How to add a dataset¶

First, let’s describe the datasets format used for testing the detectors. The datasets are huggingface Datasets where each samples has the following fields:

label: the label of the text (0 for human written, 1 for AI-written)
text: contains the full text of the sample
prefix: prefix from the human written texts used to generated the AI-written text. For each prefix, we always have the corresponding true sample (label 0) and the fake one (label 1) sharing the same prefix.
generation_config: the config (data from the config file in conf) used to generate the text AI-generated text for the dataset
watermark_config: the watermarking config used to generate the text (which watermarking algorithm if any,…)

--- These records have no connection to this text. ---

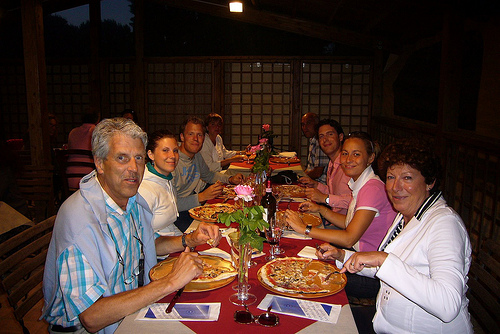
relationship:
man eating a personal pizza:
[38, 115, 224, 333] [158, 254, 237, 284]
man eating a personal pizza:
[175, 113, 246, 204] [214, 181, 247, 198]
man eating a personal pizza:
[294, 106, 328, 178] [275, 151, 302, 166]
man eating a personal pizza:
[299, 118, 352, 206] [274, 181, 312, 201]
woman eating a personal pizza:
[144, 131, 195, 251] [189, 202, 240, 223]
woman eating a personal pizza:
[203, 113, 250, 171] [241, 150, 259, 160]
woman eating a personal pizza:
[286, 130, 399, 252] [275, 207, 321, 229]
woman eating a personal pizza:
[311, 140, 477, 333] [259, 256, 347, 304]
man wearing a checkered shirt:
[38, 115, 224, 333] [43, 189, 164, 329]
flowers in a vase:
[216, 180, 269, 285] [231, 242, 266, 306]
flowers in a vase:
[253, 138, 274, 184] [252, 169, 266, 205]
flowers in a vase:
[261, 123, 274, 145] [268, 141, 271, 161]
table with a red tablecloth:
[112, 150, 363, 334] [157, 230, 350, 333]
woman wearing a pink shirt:
[286, 130, 399, 252] [340, 178, 397, 254]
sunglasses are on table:
[232, 308, 280, 331] [112, 150, 363, 334]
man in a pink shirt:
[299, 118, 352, 206] [309, 156, 356, 208]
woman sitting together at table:
[313, 140, 477, 333] [112, 150, 363, 334]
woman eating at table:
[313, 140, 477, 333] [112, 150, 363, 334]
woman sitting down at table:
[313, 140, 477, 333] [112, 150, 363, 334]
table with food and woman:
[112, 150, 363, 334] [313, 140, 477, 333]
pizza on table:
[158, 254, 237, 284] [112, 150, 363, 334]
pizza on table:
[189, 202, 240, 223] [112, 150, 363, 334]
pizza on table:
[214, 181, 247, 198] [112, 150, 363, 334]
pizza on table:
[259, 256, 347, 304] [112, 150, 363, 334]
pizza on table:
[274, 181, 312, 201] [112, 150, 363, 334]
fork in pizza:
[324, 267, 364, 280] [259, 256, 347, 304]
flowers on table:
[216, 180, 269, 285] [112, 150, 363, 334]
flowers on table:
[253, 138, 274, 184] [112, 150, 363, 334]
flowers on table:
[261, 123, 274, 145] [112, 150, 363, 334]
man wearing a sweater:
[38, 115, 224, 333] [48, 170, 160, 326]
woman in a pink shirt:
[286, 130, 399, 252] [340, 178, 397, 254]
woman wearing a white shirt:
[203, 113, 250, 171] [194, 134, 236, 168]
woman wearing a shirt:
[286, 130, 399, 252] [340, 178, 397, 254]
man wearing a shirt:
[299, 118, 352, 206] [309, 156, 356, 208]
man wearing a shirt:
[38, 115, 224, 333] [43, 189, 164, 329]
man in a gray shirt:
[175, 113, 246, 204] [172, 150, 234, 209]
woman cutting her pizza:
[311, 140, 477, 333] [259, 256, 347, 304]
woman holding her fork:
[311, 140, 477, 333] [324, 267, 364, 280]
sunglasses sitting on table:
[232, 308, 280, 331] [112, 150, 363, 334]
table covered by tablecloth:
[112, 150, 363, 334] [157, 230, 350, 333]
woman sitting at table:
[313, 140, 477, 333] [112, 150, 363, 334]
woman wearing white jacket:
[311, 140, 477, 333] [340, 203, 478, 334]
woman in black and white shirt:
[311, 140, 477, 333] [43, 189, 164, 329]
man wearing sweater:
[38, 115, 224, 333] [48, 170, 160, 326]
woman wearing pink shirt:
[286, 130, 399, 252] [340, 178, 397, 254]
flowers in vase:
[216, 180, 269, 285] [231, 242, 266, 306]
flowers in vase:
[253, 138, 274, 184] [252, 169, 266, 205]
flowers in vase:
[261, 123, 274, 145] [268, 141, 271, 161]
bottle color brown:
[259, 179, 276, 232] [265, 196, 271, 202]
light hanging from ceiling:
[226, 0, 248, 17] [193, 0, 498, 7]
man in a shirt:
[299, 118, 352, 206] [43, 189, 164, 329]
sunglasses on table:
[232, 308, 280, 331] [112, 150, 363, 334]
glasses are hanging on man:
[114, 228, 146, 282] [38, 115, 224, 333]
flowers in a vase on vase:
[216, 180, 269, 285] [231, 242, 266, 306]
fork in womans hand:
[324, 267, 364, 280] [341, 246, 387, 278]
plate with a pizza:
[152, 253, 238, 295] [158, 254, 237, 284]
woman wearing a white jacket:
[311, 140, 477, 333] [340, 203, 478, 334]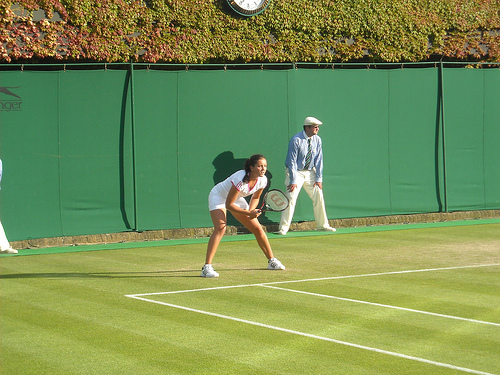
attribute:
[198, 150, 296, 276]
woman — playing, bent over, ready, dressed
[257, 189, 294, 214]
racquet — black, red, wilson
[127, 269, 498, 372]
lines — painted, white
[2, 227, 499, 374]
tennis court — lush, green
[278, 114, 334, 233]
man — well dressed, watching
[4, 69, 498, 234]
canvas — green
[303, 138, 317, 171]
tie — green, striped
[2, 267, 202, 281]
shadow — elongated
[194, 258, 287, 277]
shoes — white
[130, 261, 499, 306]
line — white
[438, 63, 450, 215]
pole — metal, green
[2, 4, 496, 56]
ivy — green, large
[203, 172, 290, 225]
gear — white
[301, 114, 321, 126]
hat — white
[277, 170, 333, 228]
pants — white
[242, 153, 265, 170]
hair — brown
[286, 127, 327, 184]
shirt — blue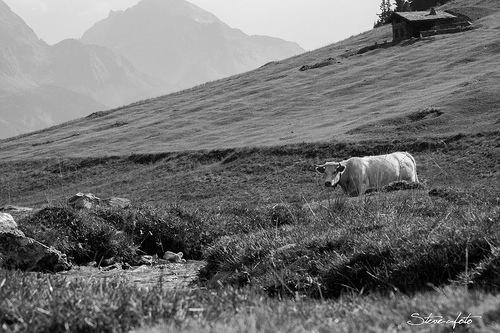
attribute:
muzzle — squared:
[322, 180, 333, 189]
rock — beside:
[0, 208, 73, 274]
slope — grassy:
[0, 16, 497, 163]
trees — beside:
[374, 2, 396, 24]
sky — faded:
[3, 0, 385, 82]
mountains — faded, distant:
[3, 0, 320, 134]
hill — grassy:
[152, 83, 497, 214]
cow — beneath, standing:
[314, 147, 421, 197]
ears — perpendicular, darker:
[316, 162, 348, 173]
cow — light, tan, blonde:
[313, 150, 414, 209]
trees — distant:
[370, 0, 457, 14]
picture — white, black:
[1, 0, 498, 331]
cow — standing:
[318, 152, 423, 193]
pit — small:
[344, 77, 474, 163]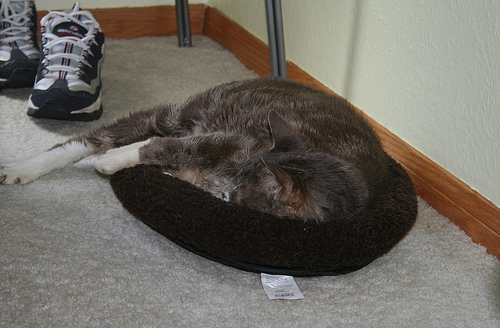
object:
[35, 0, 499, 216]
white paint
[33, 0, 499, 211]
walls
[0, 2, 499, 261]
trim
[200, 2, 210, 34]
gap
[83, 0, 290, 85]
wooden floor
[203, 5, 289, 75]
baseboard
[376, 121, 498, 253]
baseboard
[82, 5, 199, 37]
baseboard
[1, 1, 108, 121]
sneakers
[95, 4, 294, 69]
base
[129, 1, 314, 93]
chair legs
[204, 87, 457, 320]
beanscat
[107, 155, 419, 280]
pet bed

Now to add a different dataset than the existing ones, we need to add dataset loader class inheriting the base FakeTruePairsDataLoader class inside the dataset_loader folder. This class should implement the load_data function with the following signature:

def load_data(self) -> DatasetDict:

This function should return a DatasetDict (huggingface dataset format) with a train, eval and test split and respecting the dataset format. To see how to apply the correct format to the dataset, see the existing dataset loaders.

Note: the load_data returns a dataset where the fake samples (label 1) have an empty text and no generation_config nor watermark_config fields since the AI texts have not been generated yet. The only fields that should be fully field for AI texts are the label and the prefix.